*Task description*. The whole of the data must be transcribed exactly.

*Items from a data source*.

[Start of section]

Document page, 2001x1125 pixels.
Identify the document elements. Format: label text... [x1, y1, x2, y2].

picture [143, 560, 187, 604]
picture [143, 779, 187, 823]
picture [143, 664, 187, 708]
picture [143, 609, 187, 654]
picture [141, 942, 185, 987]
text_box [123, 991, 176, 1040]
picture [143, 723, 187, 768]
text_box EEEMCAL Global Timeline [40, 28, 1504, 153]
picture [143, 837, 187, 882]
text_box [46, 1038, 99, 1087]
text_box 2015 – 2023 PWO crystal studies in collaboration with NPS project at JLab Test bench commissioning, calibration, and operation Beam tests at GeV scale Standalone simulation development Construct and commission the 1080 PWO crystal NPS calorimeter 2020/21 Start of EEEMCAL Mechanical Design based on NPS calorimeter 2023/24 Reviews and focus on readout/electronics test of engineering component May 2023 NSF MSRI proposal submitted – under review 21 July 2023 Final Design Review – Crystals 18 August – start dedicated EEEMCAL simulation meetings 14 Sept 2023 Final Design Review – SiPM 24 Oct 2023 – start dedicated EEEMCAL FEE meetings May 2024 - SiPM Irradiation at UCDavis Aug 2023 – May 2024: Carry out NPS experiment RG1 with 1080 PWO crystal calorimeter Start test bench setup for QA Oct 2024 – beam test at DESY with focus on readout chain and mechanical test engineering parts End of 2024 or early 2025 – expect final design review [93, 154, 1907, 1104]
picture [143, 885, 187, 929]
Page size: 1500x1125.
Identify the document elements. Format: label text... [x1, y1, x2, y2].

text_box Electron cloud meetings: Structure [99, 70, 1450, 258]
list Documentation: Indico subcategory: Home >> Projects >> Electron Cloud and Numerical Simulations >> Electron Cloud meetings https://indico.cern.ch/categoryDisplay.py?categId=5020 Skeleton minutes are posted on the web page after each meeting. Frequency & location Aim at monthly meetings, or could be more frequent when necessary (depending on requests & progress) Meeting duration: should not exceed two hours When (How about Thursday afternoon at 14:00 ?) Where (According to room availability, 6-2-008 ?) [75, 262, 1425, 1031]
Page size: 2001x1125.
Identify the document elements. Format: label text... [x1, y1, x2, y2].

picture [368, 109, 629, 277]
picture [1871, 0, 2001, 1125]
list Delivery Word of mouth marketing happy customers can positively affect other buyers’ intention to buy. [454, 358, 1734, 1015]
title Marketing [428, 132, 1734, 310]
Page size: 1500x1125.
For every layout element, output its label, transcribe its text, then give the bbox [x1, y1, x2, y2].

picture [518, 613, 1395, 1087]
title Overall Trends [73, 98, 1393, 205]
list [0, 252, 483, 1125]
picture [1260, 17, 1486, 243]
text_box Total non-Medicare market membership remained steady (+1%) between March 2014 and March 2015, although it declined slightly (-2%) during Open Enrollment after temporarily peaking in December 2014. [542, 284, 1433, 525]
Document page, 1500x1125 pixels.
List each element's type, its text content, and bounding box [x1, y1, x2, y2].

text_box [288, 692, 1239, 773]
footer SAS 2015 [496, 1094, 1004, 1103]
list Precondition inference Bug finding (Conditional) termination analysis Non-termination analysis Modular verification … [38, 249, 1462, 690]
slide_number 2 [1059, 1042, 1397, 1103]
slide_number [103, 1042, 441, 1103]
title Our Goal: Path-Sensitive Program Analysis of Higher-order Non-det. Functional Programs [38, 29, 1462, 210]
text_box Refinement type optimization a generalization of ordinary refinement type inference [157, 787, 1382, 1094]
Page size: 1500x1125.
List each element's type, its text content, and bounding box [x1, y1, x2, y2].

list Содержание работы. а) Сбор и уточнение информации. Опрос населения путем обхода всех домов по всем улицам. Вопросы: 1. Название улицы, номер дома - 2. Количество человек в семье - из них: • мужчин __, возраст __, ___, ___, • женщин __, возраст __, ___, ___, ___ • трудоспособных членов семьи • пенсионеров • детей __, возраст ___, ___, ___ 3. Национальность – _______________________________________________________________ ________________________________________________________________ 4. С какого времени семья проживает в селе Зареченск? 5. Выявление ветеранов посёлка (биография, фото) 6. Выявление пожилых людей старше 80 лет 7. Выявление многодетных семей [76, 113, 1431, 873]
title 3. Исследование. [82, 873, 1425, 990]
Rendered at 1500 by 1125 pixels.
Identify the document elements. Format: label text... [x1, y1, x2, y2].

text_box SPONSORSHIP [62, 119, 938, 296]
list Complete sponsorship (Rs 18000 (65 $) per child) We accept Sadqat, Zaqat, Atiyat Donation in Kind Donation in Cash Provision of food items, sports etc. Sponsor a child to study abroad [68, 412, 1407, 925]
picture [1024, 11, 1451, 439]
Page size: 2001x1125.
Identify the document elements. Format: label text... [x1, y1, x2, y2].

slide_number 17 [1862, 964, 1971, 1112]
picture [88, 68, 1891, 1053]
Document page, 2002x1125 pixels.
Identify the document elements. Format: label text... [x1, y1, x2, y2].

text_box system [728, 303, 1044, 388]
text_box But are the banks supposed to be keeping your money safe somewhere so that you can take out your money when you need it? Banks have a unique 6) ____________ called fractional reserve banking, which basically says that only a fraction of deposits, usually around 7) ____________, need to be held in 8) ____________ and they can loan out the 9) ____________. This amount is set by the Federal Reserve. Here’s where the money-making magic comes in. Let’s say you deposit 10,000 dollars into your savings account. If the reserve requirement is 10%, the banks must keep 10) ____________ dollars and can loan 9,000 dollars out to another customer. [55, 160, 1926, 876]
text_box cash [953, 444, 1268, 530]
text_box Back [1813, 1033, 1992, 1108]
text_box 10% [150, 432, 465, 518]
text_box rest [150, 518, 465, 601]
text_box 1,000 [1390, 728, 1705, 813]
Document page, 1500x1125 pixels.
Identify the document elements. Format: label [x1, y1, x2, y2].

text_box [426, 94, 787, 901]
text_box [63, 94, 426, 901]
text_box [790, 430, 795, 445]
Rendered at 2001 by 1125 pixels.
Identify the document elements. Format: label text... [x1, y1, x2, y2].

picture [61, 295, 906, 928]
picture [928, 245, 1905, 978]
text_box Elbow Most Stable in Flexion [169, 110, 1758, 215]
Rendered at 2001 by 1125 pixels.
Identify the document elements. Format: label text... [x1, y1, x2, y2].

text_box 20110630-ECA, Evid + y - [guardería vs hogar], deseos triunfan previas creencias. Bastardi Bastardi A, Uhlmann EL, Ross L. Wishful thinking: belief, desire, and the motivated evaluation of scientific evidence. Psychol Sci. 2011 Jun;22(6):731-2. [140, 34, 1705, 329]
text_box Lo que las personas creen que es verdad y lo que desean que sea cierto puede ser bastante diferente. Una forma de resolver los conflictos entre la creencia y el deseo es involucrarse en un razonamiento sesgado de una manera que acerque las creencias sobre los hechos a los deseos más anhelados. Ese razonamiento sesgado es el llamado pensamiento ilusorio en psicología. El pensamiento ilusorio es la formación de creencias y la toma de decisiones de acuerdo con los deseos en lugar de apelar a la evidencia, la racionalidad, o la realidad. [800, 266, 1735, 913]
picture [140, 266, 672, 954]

[End of section]

*Expected answer*.
Document page, 2001x1125 pixels.
Identify the document elements. Format: label text... [x1, y1, x2, y2].

picture [143, 560, 187, 604]
picture [143, 779, 187, 823]
picture [143, 664, 187, 708]
picture [143, 609, 187, 654]
picture [141, 942, 185, 987]
text_box [123, 991, 176, 1040]
picture [143, 723, 187, 768]
text_box EEEMCAL Global Timeline [40, 28, 1504, 153]
picture [143, 837, 187, 882]
text_box [46, 1038, 99, 1087]
text_box 2015 – 2023 PWO crystal studies in collaboration with NPS project at JLab Test bench commissioning, calibration, and operation Beam tests at GeV scale Standalone simulation development Construct and commission the 1080 PWO crystal NPS calorimeter 2020/21 Start of EEEMCAL Mechanical Design based on NPS calorimeter 2023/24 Reviews and focus on readout/electronics test of engineering component May 2023 NSF MSRI proposal submitted – under review 21 July 2023 Final Design Review – Crystals 18 August – start dedicated EEEMCAL simulation meetings 14 Sept 2023 Final Design Review – SiPM 24 Oct 2023 – start dedicated EEEMCAL FEE meetings May 2024 - SiPM Irradiation at UCDavis Aug 2023 – May 2024: Carry out NPS experiment RG1 with 1080 PWO crystal calorimeter Start test bench setup for QA Oct 2024 – beam test at DESY with focus on readout chain and mechanical test engineering parts End of 2024 or early 2025 – expect final design review [93, 154, 1907, 1104]
picture [143, 885, 187, 929]
Page size: 1500x1125.
Identify the document elements. Format: label text... [x1, y1, x2, y2].

text_box Electron cloud meetings: Structure [99, 70, 1450, 258]
list Documentation: Indico subcategory: Home >> Projects >> Electron Cloud and Numerical Simulations >> Electron Cloud meetings https://indico.cern.ch/categoryDisplay.py?categId=5020 Skeleton minutes are posted on the web page after each meeting. Frequency & location Aim at monthly meetings, or could be more frequent when necessary (depending on requests & progress) Meeting duration: should not exceed two hours When (How about Thursday afternoon at 14:00 ?) Where (According to room availability, 6-2-008 ?) [75, 262, 1425, 1031]
Page size: 2001x1125.
Identify the document elements. Format: label text... [x1, y1, x2, y2].

picture [368, 109, 629, 277]
picture [1871, 0, 2001, 1125]
list Delivery Word of mouth marketing happy customers can positively affect other buyers’ intention to buy. [454, 358, 1734, 1015]
title Marketing [428, 132, 1734, 310]
Page size: 1500x1125.
For every layout element, output its label, transcribe its text, then give the bbox [x1, y1, x2, y2].

picture [518, 613, 1395, 1087]
title Overall Trends [73, 98, 1393, 205]
list [0, 252, 483, 1125]
picture [1260, 17, 1486, 243]
text_box Total non-Medicare market membership remained steady (+1%) between March 2014 and March 2015, although it declined slightly (-2%) during Open Enrollment after temporarily peaking in December 2014. [542, 284, 1433, 525]
Document page, 1500x1125 pixels.
List each element's type, its text content, and bounding box [x1, y1, x2, y2].

text_box [288, 692, 1239, 773]
footer SAS 2015 [496, 1094, 1004, 1103]
list Precondition inference Bug finding (Conditional) termination analysis Non-termination analysis Modular verification … [38, 249, 1462, 690]
slide_number 2 [1059, 1042, 1397, 1103]
slide_number [103, 1042, 441, 1103]
title Our Goal: Path-Sensitive Program Analysis of Higher-order Non-det. Functional Programs [38, 29, 1462, 210]
text_box Refinement type optimization a generalization of ordinary refinement type inference [157, 787, 1382, 1094]
Page size: 1500x1125.
List each element's type, its text content, and bounding box [x1, y1, x2, y2].

list Содержание работы. а) Сбор и уточнение информации. Опрос населения путем обхода всех домов по всем улицам. Вопросы: 1. Название улицы, номер дома - 2. Количество человек в семье - из них: • мужчин __, возраст __, ___, ___, • женщин __, возраст __, ___, ___, ___ • трудоспособных членов семьи • пенсионеров • детей __, возраст ___, ___, ___ 3. Национальность – _______________________________________________________________ ________________________________________________________________ 4. С какого времени семья проживает в селе Зареченск? 5. Выявление ветеранов посёлка (биография, фото) 6. Выявление пожилых людей старше 80 лет 7. Выявление многодетных семей [76, 113, 1431, 873]
title 3. Исследование. [82, 873, 1425, 990]
Rendered at 1500 by 1125 pixels.
Identify the document elements. Format: label text... [x1, y1, x2, y2].

text_box SPONSORSHIP [62, 119, 938, 296]
list Complete sponsorship (Rs 18000 (65 $) per child) We accept Sadqat, Zaqat, Atiyat Donation in Kind Donation in Cash Provision of food items, sports etc. Sponsor a child to study abroad [68, 412, 1407, 925]
picture [1024, 11, 1451, 439]
Page size: 2001x1125.
Identify the document elements. Format: label text... [x1, y1, x2, y2].

slide_number 17 [1862, 964, 1971, 1112]
picture [88, 68, 1891, 1053]
Document page, 2002x1125 pixels.
Identify the document elements. Format: label text... [x1, y1, x2, y2].

text_box system [728, 303, 1044, 388]
text_box But are the banks supposed to be keeping your money safe somewhere so that you can take out your money when you need it? Banks have a unique 6) ____________ called fractional reserve banking, which basically says that only a fraction of deposits, usually around 7) ____________, need to be held in 8) ____________ and they can loan out the 9) ____________. This amount is set by the Federal Reserve. Here’s where the money-making magic comes in. Let’s say you deposit 10,000 dollars into your savings account. If the reserve requirement is 10%, the banks must keep 10) ____________ dollars and can loan 9,000 dollars out to another customer. [55, 160, 1926, 876]
text_box cash [953, 444, 1268, 530]
text_box Back [1813, 1033, 1992, 1108]
text_box 10% [150, 432, 465, 518]
text_box rest [150, 518, 465, 601]
text_box 1,000 [1390, 728, 1705, 813]
Document page, 1500x1125 pixels.
Identify the document elements. Format: label [x1, y1, x2, y2].

text_box [426, 94, 787, 901]
text_box [63, 94, 426, 901]
text_box [790, 430, 795, 445]
Rendered at 2001 by 1125 pixels.
Identify the document elements. Format: label text... [x1, y1, x2, y2].

picture [61, 295, 906, 928]
picture [928, 245, 1905, 978]
text_box Elbow Most Stable in Flexion [169, 110, 1758, 215]
Rendered at 2001 by 1125 pixels.
Identify the document elements. Format: label text... [x1, y1, x2, y2].

text_box 20110630-ECA, Evid + y - [guardería vs hogar], deseos triunfan previas creencias. Bastardi Bastardi A, Uhlmann EL, Ross L. Wishful thinking: belief, desire, and the motivated evaluation of scientific evidence. Psychol Sci. 2011 Jun;22(6):731-2. [140, 34, 1705, 329]
text_box Lo que las personas creen que es verdad y lo que desean que sea cierto puede ser bastante diferente. Una forma de resolver los conflictos entre la creencia y el deseo es involucrarse en un razonamiento sesgado de una manera que acerque las creencias sobre los hechos a los deseos más anhelados. Ese razonamiento sesgado es el llamado pensamiento ilusorio en psicología. El pensamiento ilusorio es la formación de creencias y la toma de decisiones de acuerdo con los deseos en lugar de apelar a la evidencia, la racionalidad, o la realidad. [800, 266, 1735, 913]
picture [140, 266, 672, 954]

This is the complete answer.